[Opening EXTRACTED DATA section]
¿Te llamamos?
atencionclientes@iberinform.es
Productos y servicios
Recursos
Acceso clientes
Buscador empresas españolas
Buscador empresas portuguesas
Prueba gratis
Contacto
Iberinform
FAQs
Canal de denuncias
[Closing EXTRACTED DATA section]
EXERCISE OBJECTIVE> Retype exactly, and only, the lines from the line holding "Buscador empresas españolas" through the last line of the data; both of those lines count.

TASK SOLUTION>
Buscador empresas españolas
Buscador empresas portuguesas
Prueba gratis
Contacto
Iberinform
FAQs
Canal de denuncias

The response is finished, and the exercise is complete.